今のペースで魚を獲り続けているといずれ獲れなくなるほど減少してしまいます。
世界の海洋資源は、獲りすぎが33.1%、十分利用している海洋資源が59.9%、まだ獲る余裕がある海洋資源が7%です。
一方で、漁業を制限してしまうと途上国が立ちいかなくなるという問題もあります。
温暖化
海は、人間が排出する二酸化炭素の約30%を吸収し、地球が温暖化するのを和らげています。
しかし人間活動による二酸化炭素の排出は海が吸収できる量を上回り、海洋の温暖化、酸性化、酸素の喪失を引き起こしています。
富栄養化
沿岸の水は、汚染と富栄養化により悪化しています。
人類の取り組みがなければ、2050年までに大規模な海洋生態系の20%で沿岸の富栄養化が進むと予想されています。
海洋熱波
海水の極端な高温が少なくとも5日間連続した場合を「海洋熱波」と呼びます。
海は、気候システムにおける過剰な熱の90%以上を吸収しています。
しかし海洋の熱は記録的なレベルに達しており、広範囲にわたる海洋熱波を引き起こしています。

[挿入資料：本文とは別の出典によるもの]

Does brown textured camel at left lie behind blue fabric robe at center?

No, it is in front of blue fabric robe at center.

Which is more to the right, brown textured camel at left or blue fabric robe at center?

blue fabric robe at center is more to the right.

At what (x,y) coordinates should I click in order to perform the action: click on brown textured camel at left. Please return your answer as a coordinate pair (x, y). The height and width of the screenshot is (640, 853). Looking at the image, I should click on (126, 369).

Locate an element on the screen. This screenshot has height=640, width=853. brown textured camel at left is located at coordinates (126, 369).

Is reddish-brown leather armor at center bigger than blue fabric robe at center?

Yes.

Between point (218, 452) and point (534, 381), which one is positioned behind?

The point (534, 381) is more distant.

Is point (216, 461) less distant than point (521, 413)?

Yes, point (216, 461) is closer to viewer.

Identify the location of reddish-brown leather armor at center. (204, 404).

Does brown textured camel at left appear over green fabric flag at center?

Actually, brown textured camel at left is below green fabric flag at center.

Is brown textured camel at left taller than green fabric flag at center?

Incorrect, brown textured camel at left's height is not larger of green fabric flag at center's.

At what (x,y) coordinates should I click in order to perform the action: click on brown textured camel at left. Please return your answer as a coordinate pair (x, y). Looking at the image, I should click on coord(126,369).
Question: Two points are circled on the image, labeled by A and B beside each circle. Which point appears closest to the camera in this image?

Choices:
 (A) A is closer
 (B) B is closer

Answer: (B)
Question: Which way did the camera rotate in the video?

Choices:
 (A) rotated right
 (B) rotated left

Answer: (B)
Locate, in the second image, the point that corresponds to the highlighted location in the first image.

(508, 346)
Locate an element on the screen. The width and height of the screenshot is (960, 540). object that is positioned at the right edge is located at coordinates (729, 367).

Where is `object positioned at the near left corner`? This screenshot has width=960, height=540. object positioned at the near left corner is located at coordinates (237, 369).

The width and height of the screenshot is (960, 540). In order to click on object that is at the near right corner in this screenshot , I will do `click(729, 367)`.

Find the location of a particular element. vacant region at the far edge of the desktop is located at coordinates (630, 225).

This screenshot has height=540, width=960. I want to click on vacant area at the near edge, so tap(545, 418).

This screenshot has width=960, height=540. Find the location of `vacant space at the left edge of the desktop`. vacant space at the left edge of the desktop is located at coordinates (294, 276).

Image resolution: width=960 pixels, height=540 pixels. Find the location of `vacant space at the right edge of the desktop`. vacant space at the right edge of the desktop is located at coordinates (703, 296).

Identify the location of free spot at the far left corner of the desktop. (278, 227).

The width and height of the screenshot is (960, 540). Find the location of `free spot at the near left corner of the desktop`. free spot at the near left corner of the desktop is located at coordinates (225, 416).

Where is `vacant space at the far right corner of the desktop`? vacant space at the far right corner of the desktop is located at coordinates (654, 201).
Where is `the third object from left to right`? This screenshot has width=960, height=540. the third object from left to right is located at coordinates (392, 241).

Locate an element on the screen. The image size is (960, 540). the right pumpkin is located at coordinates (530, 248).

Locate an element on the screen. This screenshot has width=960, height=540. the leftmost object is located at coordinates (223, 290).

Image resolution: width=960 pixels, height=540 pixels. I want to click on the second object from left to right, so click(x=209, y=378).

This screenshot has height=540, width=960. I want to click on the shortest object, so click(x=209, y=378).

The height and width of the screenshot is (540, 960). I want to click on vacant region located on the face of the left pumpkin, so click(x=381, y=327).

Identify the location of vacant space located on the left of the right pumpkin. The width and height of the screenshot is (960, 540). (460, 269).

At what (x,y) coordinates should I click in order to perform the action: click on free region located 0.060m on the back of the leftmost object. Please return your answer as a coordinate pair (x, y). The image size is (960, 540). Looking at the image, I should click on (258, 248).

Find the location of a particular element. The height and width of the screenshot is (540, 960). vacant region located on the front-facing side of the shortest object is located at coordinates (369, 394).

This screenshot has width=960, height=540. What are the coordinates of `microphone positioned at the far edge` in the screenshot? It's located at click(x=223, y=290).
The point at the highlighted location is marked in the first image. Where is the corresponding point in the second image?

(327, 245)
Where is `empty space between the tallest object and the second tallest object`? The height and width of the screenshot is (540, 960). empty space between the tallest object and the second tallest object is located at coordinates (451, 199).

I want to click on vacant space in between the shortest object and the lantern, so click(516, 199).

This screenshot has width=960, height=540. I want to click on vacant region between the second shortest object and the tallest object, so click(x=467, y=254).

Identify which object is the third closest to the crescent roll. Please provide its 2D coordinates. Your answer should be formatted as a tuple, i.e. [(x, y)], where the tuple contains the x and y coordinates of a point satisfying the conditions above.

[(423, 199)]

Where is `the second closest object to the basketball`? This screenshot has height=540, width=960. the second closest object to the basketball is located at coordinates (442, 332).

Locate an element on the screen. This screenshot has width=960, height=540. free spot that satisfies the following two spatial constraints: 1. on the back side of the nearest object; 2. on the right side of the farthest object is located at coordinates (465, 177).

北海道や東北沖でも海洋熱波が頻発し、漁獲量に影響が出ています。
【参照】
・Toward a Blue Economy: A Promise for Sustainable Growth in the Caribbean
・State of the World’s Fisheries and Aquaculture
・北海道・東北沖で海洋熱波が頻発していることが明らかに
私たちにできること
魚を食べる量を減らす
海洋資源の33%は獲りすぎと言われています。
であるならば、そもそも食べないことが、海洋生物の個体数を守るのには効果的です。
特に日本は世界的に見ても、一人当たりの魚介類消費量の多い国です。
世界の海の生物多様性を守る上で、日本人が今よりも魚を食べる量を減らすことは重要なことです。
MSC・ASC認証の商品を選ぶ
MSC認証、ASC認証は海のエコラベルとも呼ばれています。
持続可能性に配慮をした漁業によって獲られた魚介類であることの証明です。
ただし、認証があるからといって、食べ過ぎてしまっては意味がありません。
基本は魚を食べる量を減らす、もし選ぶなら認証がある商品を、というスタンスがおすすめです。
リサイクル素材の商品を買う
adidasやエコアルフのように、最近は海洋プラスチックゴミを回収してリサイクルした商品を販売するブランドがあります。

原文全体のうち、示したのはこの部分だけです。